O que está em causa da parte do Estado
irlandês não é o valor do imposto aplicado a pessoas colectivas (12,5 %), mas
sim os acordos estabelecidos especificamente com algumas empresas
multinacionais americanas que acabam por transformar aquele país numa autêntica
praça financeira offshore. O comportamento do Governo irlandês neste domínio
produz ainda o efeito de prejudicar directamente as finanças públicas dos
outros Estados-membros, já que se vêem impossibilitados de arrecadar receita fiscal
inerente à actividade comercial levada a cabo por estes grupos económicos. No
caso específico da Apple o valor em causa já terá sido calculado, será
brevemente publicado e deverá ser transferido para cada país deduzindo aos
treze mil milhões de euros que a Irlanda deverá receber desta empresa.
Há várias ilações a retirar quer deste
episódio em si mesmo, quer do texto já citado de Nicolas Baverez. Comecemos
pelas ilações negativas: algumas das mais importantes e inovadoras empresas do
mundo aproveitam-se do processo de globalização em curso para, de uma forma
arrogante e anti-social, se procurarem eximir ao cumprimento dos seus mais
elementares deveres fiscais; há países europeus, habitualmente muito
enaltecidos por liberais de pacotilha, que optam por uma política tributária
própria de uma zona offshore com o intuito de empolarem artificialmente o
crescimento económico e assegurarem a criação de algum emprego, por definição
muito volátil e sob permanente estado de chantagem. Já as ilações positivas têm
que ver com a atitude assumida pela Comissão Europeia e pela progressiva tomada
de consciência das várias famílias políticas europeias quanto à necessidade de
pôr cobro a situações desta natureza. Para isso tem contribuído fortemente a
pressão de uma opinião pública cada vez mais informada a respeito destes
assuntos. Uma outra ilação muito positiva consiste na constatação de que ainda
há espíritos eminentemente liberais preocupados com a boa regulação do mercado
interno europeu e com uma correcta ordenação normativa da globalização
económica e financeira. No seu texto Baverez contesta as práticas de dumping
prosseguidas por vários países no âmbito das relações comerciais
internacionais, preconiza um maior intervencionismo europeu nesse campo, usa
com propriedade o conceito de soberania separando-o de qualquer forma de
exaltação nacionalista e faz a apologia do Direito como condição imprescindível
ao correcto funcionamento das economias de mercado.

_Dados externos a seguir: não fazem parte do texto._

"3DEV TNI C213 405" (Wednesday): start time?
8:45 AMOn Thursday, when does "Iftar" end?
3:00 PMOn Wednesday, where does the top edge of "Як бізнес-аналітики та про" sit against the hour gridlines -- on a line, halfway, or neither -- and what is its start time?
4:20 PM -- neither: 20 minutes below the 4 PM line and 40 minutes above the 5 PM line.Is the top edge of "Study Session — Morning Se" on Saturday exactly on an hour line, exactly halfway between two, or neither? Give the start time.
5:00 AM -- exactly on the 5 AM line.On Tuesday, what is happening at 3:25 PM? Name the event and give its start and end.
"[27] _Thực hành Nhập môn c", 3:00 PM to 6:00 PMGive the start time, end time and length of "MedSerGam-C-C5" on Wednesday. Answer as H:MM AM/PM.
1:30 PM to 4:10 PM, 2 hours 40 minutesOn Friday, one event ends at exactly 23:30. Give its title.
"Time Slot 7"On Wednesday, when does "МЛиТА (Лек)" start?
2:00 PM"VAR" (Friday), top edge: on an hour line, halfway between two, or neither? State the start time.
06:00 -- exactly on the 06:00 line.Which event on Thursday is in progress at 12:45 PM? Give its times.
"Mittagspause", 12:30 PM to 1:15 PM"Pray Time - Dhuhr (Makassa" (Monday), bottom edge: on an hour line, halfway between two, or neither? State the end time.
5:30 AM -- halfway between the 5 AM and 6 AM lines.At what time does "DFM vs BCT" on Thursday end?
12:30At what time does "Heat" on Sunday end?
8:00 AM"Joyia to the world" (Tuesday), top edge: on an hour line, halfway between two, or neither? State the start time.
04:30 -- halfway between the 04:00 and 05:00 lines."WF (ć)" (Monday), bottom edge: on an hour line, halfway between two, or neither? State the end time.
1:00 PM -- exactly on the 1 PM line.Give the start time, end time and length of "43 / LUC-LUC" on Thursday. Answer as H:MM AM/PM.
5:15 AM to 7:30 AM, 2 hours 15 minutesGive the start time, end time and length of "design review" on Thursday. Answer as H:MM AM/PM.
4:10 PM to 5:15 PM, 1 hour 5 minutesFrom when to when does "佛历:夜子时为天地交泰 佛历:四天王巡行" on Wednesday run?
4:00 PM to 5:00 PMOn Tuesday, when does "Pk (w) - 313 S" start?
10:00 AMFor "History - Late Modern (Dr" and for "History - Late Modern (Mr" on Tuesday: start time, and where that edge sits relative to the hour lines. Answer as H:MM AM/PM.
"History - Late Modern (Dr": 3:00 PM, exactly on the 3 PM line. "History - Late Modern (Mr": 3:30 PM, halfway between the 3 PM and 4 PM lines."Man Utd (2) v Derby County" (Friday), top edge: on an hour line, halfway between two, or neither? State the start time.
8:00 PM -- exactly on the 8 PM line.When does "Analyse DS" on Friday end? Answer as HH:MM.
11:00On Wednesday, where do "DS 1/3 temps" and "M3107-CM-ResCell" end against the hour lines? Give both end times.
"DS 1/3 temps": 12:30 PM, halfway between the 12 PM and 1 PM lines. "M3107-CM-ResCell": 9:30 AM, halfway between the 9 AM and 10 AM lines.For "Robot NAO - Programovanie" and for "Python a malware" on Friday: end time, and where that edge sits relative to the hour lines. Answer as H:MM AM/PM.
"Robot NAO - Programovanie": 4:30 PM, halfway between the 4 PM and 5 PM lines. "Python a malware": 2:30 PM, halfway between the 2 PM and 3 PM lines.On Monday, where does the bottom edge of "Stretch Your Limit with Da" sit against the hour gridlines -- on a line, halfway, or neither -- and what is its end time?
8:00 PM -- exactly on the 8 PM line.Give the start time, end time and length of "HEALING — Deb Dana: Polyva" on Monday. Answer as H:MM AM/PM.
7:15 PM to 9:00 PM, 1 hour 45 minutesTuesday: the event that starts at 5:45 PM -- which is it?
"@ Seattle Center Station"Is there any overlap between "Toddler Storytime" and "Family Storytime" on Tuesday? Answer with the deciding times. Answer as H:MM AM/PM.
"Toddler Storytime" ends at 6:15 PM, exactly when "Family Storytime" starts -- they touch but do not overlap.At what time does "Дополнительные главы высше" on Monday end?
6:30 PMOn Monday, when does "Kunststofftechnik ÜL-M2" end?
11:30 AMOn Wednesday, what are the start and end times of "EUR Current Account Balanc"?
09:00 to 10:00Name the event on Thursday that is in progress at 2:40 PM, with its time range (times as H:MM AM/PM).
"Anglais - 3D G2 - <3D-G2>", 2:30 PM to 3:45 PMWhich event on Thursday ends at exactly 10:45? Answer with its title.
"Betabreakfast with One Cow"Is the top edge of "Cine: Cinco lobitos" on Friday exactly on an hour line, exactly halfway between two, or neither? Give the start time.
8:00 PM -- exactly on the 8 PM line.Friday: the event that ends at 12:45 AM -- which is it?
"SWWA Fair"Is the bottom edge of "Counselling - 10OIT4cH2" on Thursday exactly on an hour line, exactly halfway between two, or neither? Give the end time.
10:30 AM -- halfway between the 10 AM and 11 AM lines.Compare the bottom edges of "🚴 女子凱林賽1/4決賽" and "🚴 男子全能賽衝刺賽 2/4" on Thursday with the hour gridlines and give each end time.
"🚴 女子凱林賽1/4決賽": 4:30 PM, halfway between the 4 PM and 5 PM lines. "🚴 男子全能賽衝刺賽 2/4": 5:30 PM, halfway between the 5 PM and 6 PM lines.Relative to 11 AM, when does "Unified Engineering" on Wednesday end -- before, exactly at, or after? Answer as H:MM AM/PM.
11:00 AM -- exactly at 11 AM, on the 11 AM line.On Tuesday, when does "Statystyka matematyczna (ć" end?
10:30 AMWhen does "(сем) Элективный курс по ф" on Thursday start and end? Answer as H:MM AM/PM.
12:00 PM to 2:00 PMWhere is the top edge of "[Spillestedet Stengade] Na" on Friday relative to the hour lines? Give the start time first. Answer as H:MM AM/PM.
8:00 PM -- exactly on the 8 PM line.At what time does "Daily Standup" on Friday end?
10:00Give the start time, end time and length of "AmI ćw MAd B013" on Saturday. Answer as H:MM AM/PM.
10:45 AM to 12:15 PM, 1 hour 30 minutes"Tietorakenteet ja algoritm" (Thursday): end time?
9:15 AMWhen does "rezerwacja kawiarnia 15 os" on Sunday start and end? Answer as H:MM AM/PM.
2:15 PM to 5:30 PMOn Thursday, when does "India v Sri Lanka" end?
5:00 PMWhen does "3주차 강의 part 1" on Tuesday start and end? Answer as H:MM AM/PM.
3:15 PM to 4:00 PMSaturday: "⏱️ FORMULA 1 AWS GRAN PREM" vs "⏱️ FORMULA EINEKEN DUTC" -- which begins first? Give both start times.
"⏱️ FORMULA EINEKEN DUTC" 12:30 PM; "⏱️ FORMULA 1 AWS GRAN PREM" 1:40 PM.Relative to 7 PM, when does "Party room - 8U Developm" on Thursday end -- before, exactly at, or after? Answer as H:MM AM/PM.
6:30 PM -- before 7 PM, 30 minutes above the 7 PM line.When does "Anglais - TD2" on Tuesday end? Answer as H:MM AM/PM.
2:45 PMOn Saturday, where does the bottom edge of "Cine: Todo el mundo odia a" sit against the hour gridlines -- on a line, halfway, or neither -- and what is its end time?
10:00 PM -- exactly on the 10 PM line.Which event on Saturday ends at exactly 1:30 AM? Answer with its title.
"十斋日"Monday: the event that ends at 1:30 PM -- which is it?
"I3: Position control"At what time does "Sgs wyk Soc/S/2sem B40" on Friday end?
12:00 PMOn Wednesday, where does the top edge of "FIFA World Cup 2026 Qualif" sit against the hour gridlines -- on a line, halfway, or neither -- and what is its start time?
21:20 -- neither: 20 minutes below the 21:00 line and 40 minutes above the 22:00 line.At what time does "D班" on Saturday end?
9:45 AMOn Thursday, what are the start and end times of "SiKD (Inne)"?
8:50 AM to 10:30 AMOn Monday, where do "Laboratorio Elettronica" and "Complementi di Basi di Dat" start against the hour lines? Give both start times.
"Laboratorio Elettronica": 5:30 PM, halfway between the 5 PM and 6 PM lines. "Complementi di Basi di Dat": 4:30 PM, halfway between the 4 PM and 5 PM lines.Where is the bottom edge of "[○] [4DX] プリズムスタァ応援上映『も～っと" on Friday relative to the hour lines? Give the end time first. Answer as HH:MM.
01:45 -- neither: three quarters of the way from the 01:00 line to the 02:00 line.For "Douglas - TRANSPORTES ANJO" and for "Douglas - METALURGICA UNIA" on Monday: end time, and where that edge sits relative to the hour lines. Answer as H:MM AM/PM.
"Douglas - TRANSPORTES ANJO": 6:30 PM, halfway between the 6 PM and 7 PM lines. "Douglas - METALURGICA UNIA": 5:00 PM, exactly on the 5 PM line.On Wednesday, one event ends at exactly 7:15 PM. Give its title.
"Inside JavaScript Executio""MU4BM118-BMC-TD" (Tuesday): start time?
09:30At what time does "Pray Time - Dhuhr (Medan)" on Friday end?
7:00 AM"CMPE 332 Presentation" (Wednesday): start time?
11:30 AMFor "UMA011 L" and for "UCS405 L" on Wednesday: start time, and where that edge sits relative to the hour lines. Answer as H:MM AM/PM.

Assistimos hoje em quase todo o mundo
ocidental ao ressurgimento de um discurso político anti-liberal,
proteccionista, nacionalista e neocorporativo. Para a extrema-esquerda, para a
extrema-direita e para alguns sectores que até há pouco tempo se integravam nos
espaços quer da esquerda, quer da direita liberais e democráticas, este parece
ser o único antídoto possível a uma globalização desregulada. Claro que uns
adoptam este discurso por convicção e outros apenas por decepção. Daí a
importância de lembrar que há um outro caminho de carácter liberal, democrático
e social. Nicolas Baverez enunciou uma parte desse caminho, aquele que tem a
ver com a importância das normas e dos procedimentos para a organização do
mercado. O contributo histórico da social-democracia foi o de acrescentar a
essas normas algumas outras de carácter especificamente social a fim de
garantir o máximo de igualdade possível no respeito pelo valor superior da
liberdade. É esse reencontro entre o melhor do liberalismo e o melhor da
social-democracia que é preciso promover à escala europeia. Tudo o resto
significará apenas regressão civilizacional.